WHAT YOU NEED TO DO
When you repeat the entries, reproduce each line exactly and omit every picture.

Photos with camera intrinsics
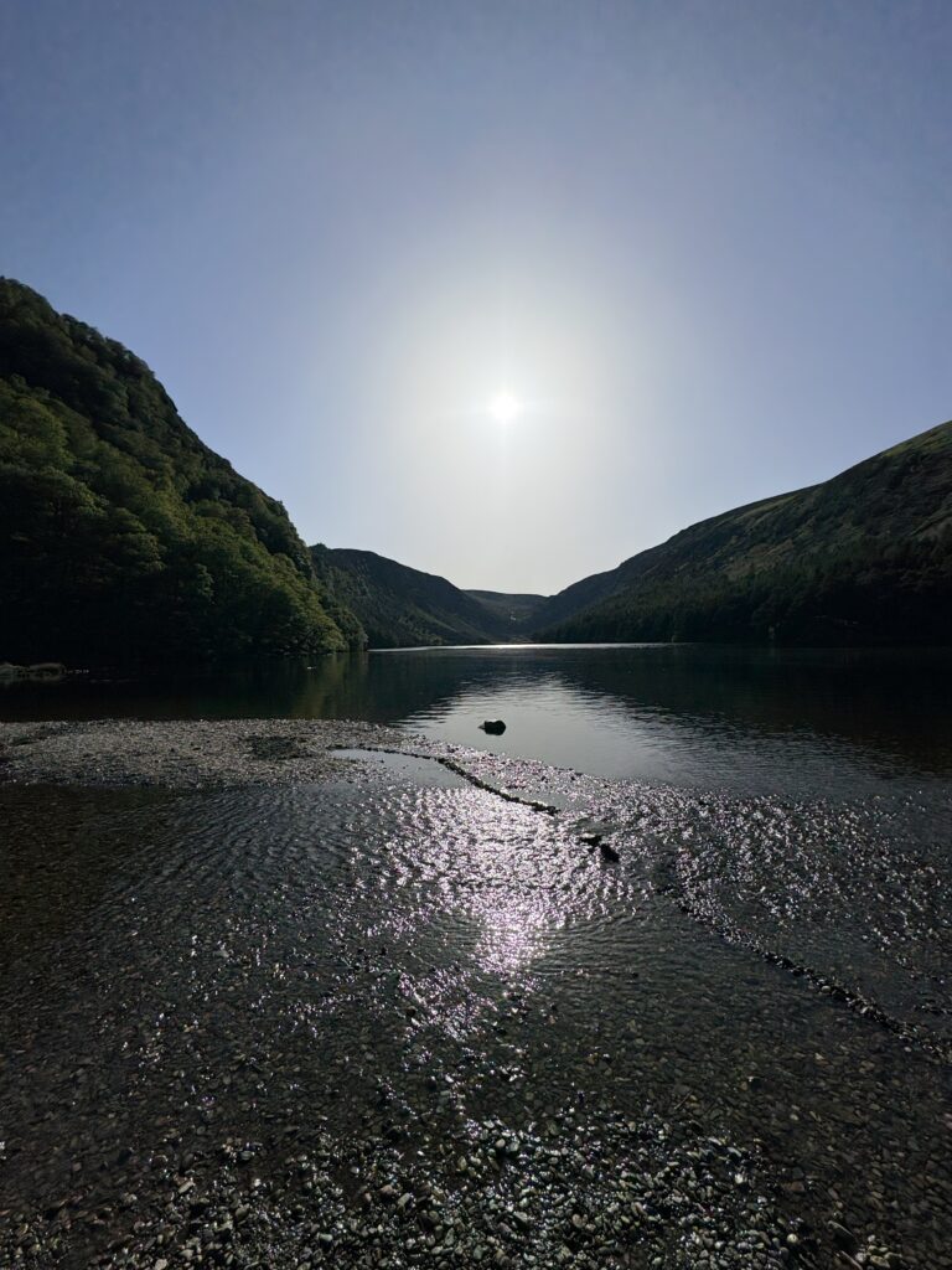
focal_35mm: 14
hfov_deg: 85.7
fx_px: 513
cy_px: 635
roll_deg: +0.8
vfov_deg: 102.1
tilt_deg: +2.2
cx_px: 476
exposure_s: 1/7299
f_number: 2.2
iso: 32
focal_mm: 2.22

REPLY
focal_35mm: 14
hfov_deg: 85.7
fx_px: 513
cy_px: 635
roll_deg: +0.8
vfov_deg: 102.1
tilt_deg: +2.2
cx_px: 476
exposure_s: 1/7299
f_number: 2.2
iso: 32
focal_mm: 2.22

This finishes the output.